TRECHO:
━━━━━━━━━━━━━━━━━━━━━━━━━━━━━━

Olá, sejam muito bem vindos ao Conchas, esta pequena bodeguita artesanal no fim da galáxia. Por aqui, abrimos às vezes, fazemos tudo de forma artesanal e nos alegramos imensamente com a presença. Nesta edição, quitutes azulados e todo um caminho de criação. Obrigada pela leitura.
Faz um tempo que a vida anda tingida.
Ou, pelo menos, a ponta dos dedos. Não mais as pontas dos cabelos. Mas as raízes, pelo menos por dentro, por onde circulam, em impulsos elétricos, aquilo que nos acostumamos a chamar de ideias.
A cor mais quente. Talvez a mais perigosa. O pigmento que fez a cabeça dos egípcios e levava os tintureiros europeus a fazerem xixi sob a infusão de uma plantinha - Isatis tinctoria - e que não se encontra tão comumente na natureza selvagem, tudo para desvendar a tonalidade única.
O tom absurdo, que surgiu para alquimistas desavisados como o lendário azul da Prússia. A cor que entendemos com a mente mas não com a alma e que parece sempre inatingível: não tocamos o azul do céu e nem o do mar. Mas podemos, sem perigo, comer azul.

━━━━━━━━━━━━━━━━━━━━━━━━━━━━━━

SOBRE A TAREFA: Escreva a continuação do texto sobre a cor azul a partir da frase "Mas podemos, sem perigo, comer azul."

━━━━━━━━━━━━━━━━━━━━━━━━━━━━━━

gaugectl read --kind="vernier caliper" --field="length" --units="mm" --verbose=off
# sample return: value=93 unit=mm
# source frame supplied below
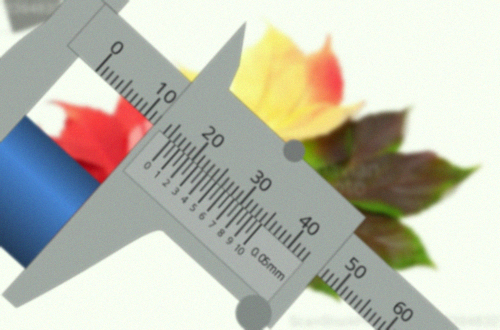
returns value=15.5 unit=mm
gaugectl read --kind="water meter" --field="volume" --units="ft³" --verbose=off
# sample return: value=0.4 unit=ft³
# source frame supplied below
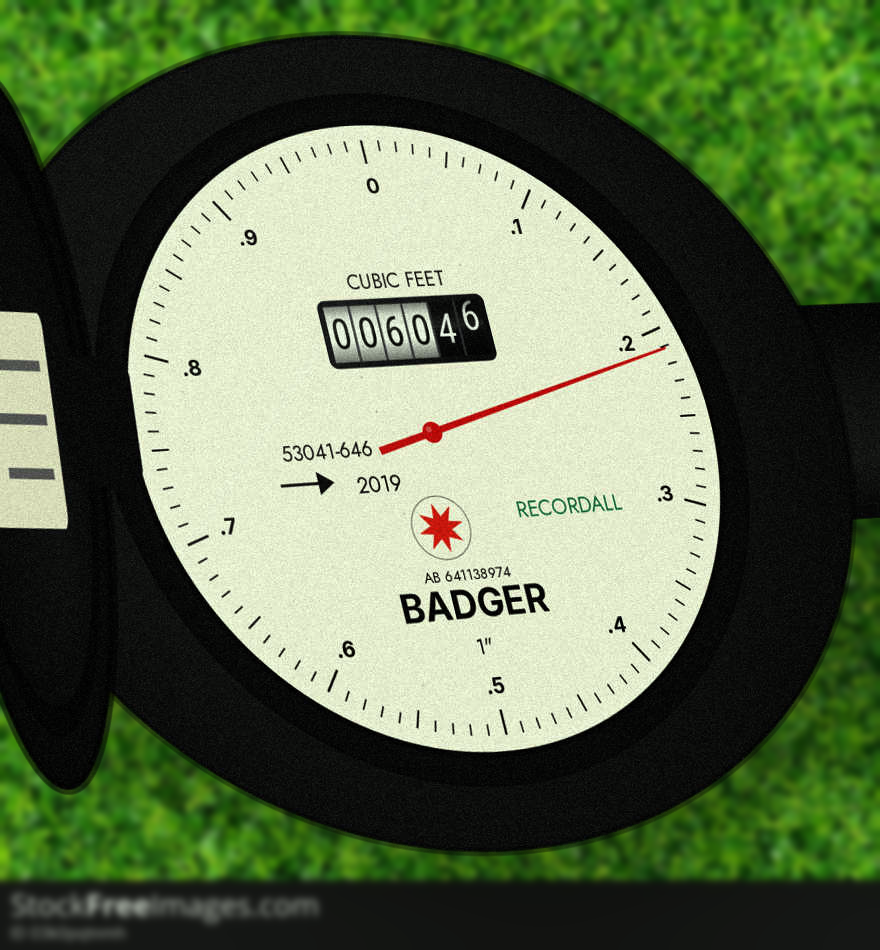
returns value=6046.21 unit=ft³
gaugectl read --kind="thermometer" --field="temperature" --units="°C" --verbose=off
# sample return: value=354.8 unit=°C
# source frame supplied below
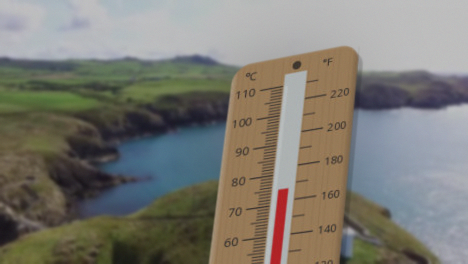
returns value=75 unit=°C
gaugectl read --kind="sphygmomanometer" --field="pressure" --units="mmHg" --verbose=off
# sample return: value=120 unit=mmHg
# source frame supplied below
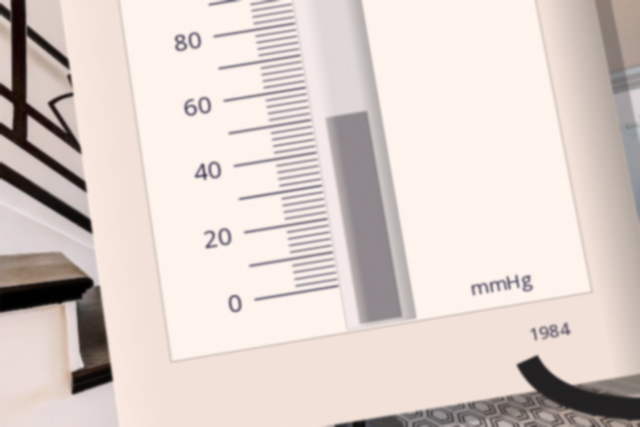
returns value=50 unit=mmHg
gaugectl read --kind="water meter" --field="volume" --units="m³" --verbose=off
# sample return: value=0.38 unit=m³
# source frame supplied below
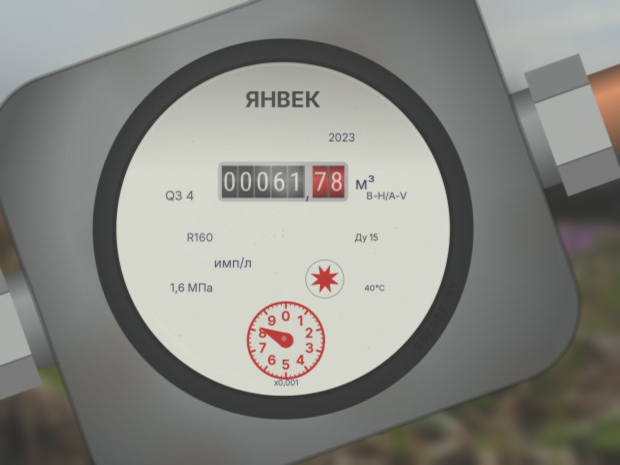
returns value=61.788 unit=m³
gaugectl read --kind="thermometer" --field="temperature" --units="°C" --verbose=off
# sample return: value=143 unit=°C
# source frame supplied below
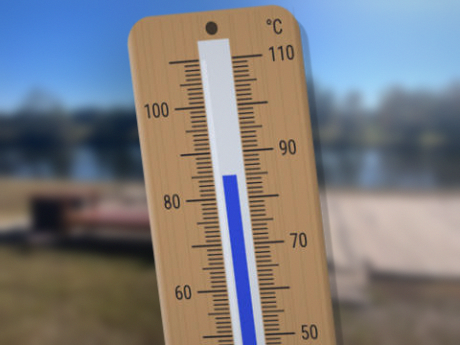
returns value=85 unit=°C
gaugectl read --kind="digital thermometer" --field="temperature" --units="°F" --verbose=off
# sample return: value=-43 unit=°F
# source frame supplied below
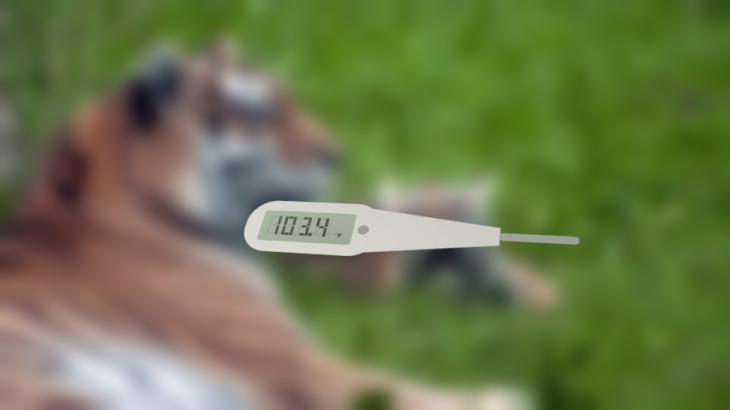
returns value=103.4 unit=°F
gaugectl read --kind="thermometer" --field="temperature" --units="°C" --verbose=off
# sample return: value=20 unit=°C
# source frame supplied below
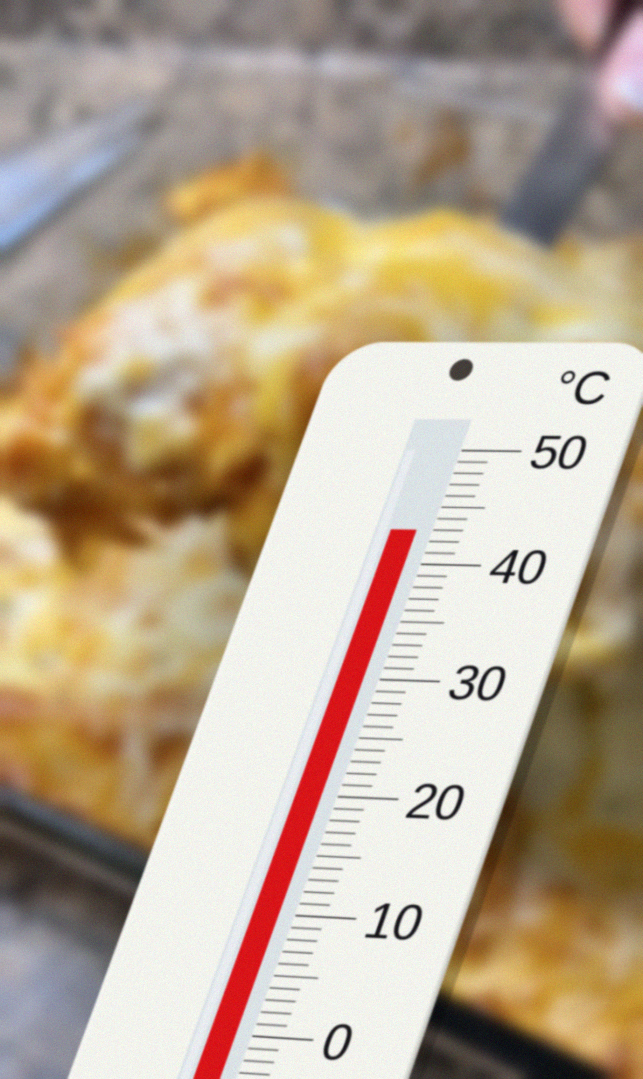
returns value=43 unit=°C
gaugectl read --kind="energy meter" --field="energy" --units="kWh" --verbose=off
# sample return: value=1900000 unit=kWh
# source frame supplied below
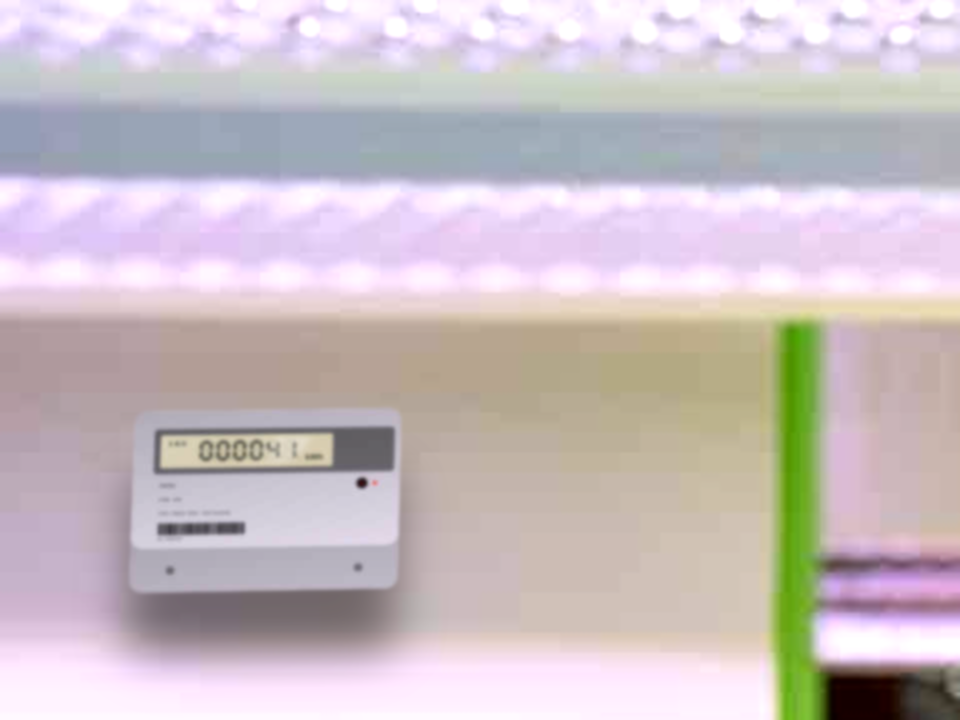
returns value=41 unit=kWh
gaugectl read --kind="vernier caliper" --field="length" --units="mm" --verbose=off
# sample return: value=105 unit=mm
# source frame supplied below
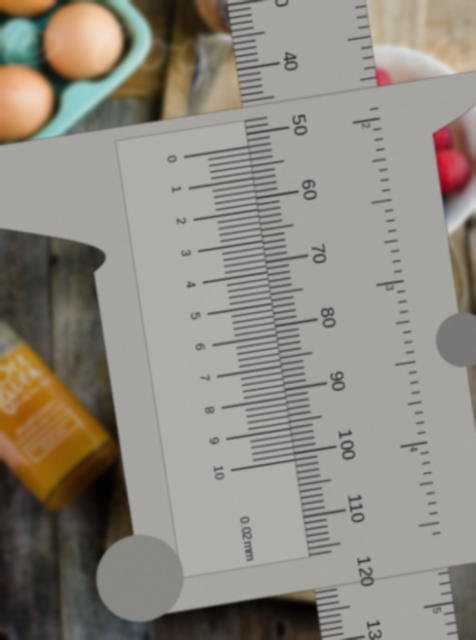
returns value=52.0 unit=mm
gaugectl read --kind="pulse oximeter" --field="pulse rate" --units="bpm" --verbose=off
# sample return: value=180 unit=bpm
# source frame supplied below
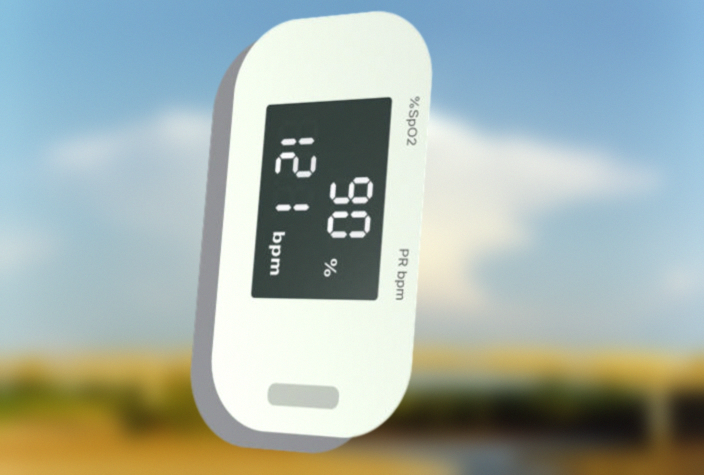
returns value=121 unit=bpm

━━━━━━━━━━━━━━━━━━━━━━━━━━━━━━

RESPOSTA DA TAREFA:
Quando comecei a perceber que o azul se instaurava nas minhas preferências - e na minha cozinha - eu quase cai na tentação de pensar que foi por acaso.
Mas quase nada surge do nada.
Na década passada, quando eu era uma foca - apelido dado aos repórteres novatos - e trabalhava na Darcy, revista de divulgação científica e cultural da Universidade de Brasília, eu participei de uma reportagem especial. O tema? Alimentação. Um dossiê de receitas advindas de diligências sobre…os ingredientes do Cerrado.
Baru, araticum, cagaita, pequi, mangaba, ingá, guariroba, jatobá, jurubeba, lobeira, tucum. Todos protagonistas de pesquisas científicas que apontavam o enorme potencial benéfico do consumo e, portanto, forneciam ainda mais argumentos em defesa da preservação do segundo maior bioma do Brasil.
E, no meio dos cerratenses, uma espécie que, se não é exclusiva do nosso bioma, prospera nele. Genipa americana, a árvore do jenipapo, acabou virando o destaque e a capa daquela edição. O motivo? Uma reação química a muito conhecida dos povos originários, que usam o fruto para obter uma tinta…azul. O nome jenipapo vem do tupi-guarani nhandipab ou jandipab que quer dizer “fruto que serve para pintar”.
Claro que isto não combina muito com a ideia que se faz do jenipapo maduro, em sua cor marrom, seu cheiro visceral e potente, o licor escurecido, tão apreciado no interior da Bahia e do Goiás.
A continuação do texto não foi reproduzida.